Published: 16 Sep at 11 AM Tags: Euro, Dollar, Pound Sterling, America, UK, Eurozone, Australian Dollar, New Zealand Dollar, Canadian Dollar, Australia, New Zealand, USA, Canada, China, Greece,
Yesterday saw fresh disappointment for Sterling as the UK Consumer Price Index for August confirmed that domestic inflation had grown by 0% on the year. While this dip in growth had been forecast traders did not react positively to another indication that the nation’s economic recovery remains both fragile and limited. With a Bank of England interest rate hike seeming an increasingly distant prospect given this decided lack of inflationary improvement the Pound remained on a dovish trend against many of its rivals. However, this morning there has been a significant surge from Sterling as a result of some unexpectedly improved unemployment figures, with the rolling 3-month Unemployment Rate for July decreasing to 5.5%.
After a shortfall on the ZEW Economic Sentiment Survey on Tuesday, with investor confidence shrinking from 25 to 12.1, the single currency has been weakened further by today’s Eurozone Consumer Price Index. Equally proving worse than expectations, inflation in the currency union in the last month was shown to have decreased to 0.9% rather than holding static at 1%. As the impending Greek election on Sunday also casts a shadow over the outlook of the Euro this has prompted the common currency to downtrend strongly across the board this morning.

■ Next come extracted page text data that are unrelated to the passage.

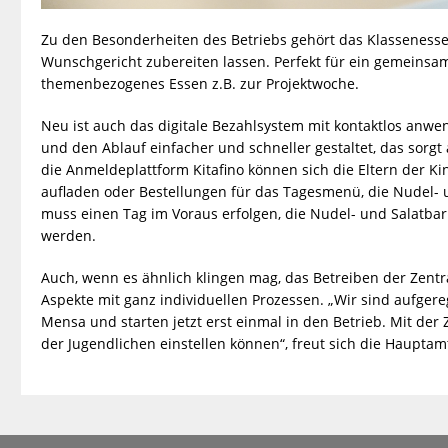
Zu den Besonderheiten des Betriebs gehört das Klassenesse
Wunschgericht zubereiten lassen. Perfekt für ein gemeins
themenbezogenes Essen z.B. zur Projektwoche.
Neu ist auch das digitale Bezahlsystem mit kontaktlos anwe
und den Ablauf einfacher und schneller gestaltet, das sorg
die Anmeldeplattform Kitafino können sich die Eltern der K
aufladen oder Bestellungen für das Tagesmenü, die Nudel- 
muss einen Tag im Voraus erfolgen, die Nudel- und Salatba
werden.
Auch, wenn es ähnlich klingen mag, das Betreiben der Zent
Aspekte mit ganz individuellen Prozessen. „Wir sind aufge
Mensa und starten jetzt erst einmal in den Betrieb. Mit der
der Jugendlichen einstellen können“, freut sich die Hauptamt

Although traders remain generally preoccupied with the outcome of Thursday’s Federal Open Market Committee (FOMC) decision on interest rates the ‘Greenback’ experienced a substantial and somewhat surprising rally on yesterday’s unimpressive raft of data. While Advance Retail Sales posted a slightly larger decline than anticipated both Industrial and Manufacturing Production in August were revealed to have experienced greater contraction than forecast. This seemed to lend more evidence to suggestions that the Fed will hold off this month, leading markets to react with a degree of relief.
The initial boost that the ‘Aussie’ had derived from the instatement of new Prime Minister Malcolm Turnbull was tempered by less than hawkish meeting minutes released by the Reserve Bank of Australia
(RBA). In spite of policymakers indicating that the recent Chinese slowdown did not merit any substantial shift in monetary policy at this juncture the overall tone was considered to be more towards the dovish side. Nevertheless, the antipodean currency has been experiencing an upturn as speculation increases that the Fed will not opt to raise interest rates tomorrow.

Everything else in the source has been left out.